■ What you will do ■
The answer must consist of every line in the records that contains the word "INZULINREZISZTENCIA".

■ Data shown ■
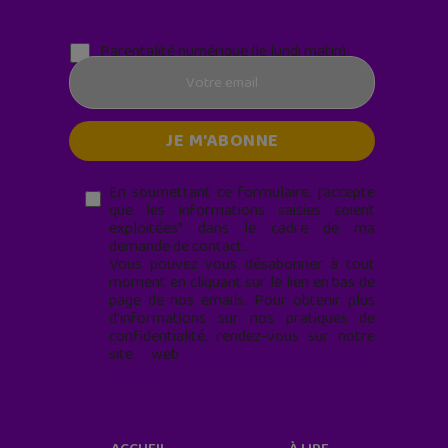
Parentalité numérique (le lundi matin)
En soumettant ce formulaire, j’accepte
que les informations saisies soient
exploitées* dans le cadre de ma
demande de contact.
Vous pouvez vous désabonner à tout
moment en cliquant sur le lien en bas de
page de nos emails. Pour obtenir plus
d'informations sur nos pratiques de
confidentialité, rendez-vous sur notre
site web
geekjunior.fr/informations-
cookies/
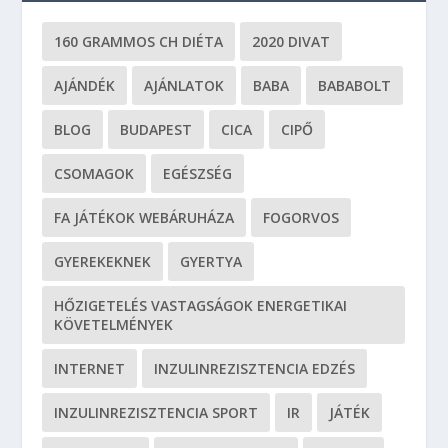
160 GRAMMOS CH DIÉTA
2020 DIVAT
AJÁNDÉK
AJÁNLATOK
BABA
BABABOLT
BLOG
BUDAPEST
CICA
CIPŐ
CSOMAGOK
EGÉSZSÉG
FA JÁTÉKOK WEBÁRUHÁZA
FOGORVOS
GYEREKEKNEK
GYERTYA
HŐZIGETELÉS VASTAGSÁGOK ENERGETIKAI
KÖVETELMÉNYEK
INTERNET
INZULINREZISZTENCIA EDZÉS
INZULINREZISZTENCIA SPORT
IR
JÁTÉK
* * *
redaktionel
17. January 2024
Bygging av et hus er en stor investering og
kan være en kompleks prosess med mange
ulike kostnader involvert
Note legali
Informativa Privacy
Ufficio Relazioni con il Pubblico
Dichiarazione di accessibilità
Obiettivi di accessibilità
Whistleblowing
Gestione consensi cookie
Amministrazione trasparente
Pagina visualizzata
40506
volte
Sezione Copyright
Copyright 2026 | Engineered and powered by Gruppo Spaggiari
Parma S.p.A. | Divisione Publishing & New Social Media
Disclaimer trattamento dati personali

■ Output for this exercise ■
INZULINREZISZTENCIA EDZÉS
INZULINREZISZTENCIA SPORT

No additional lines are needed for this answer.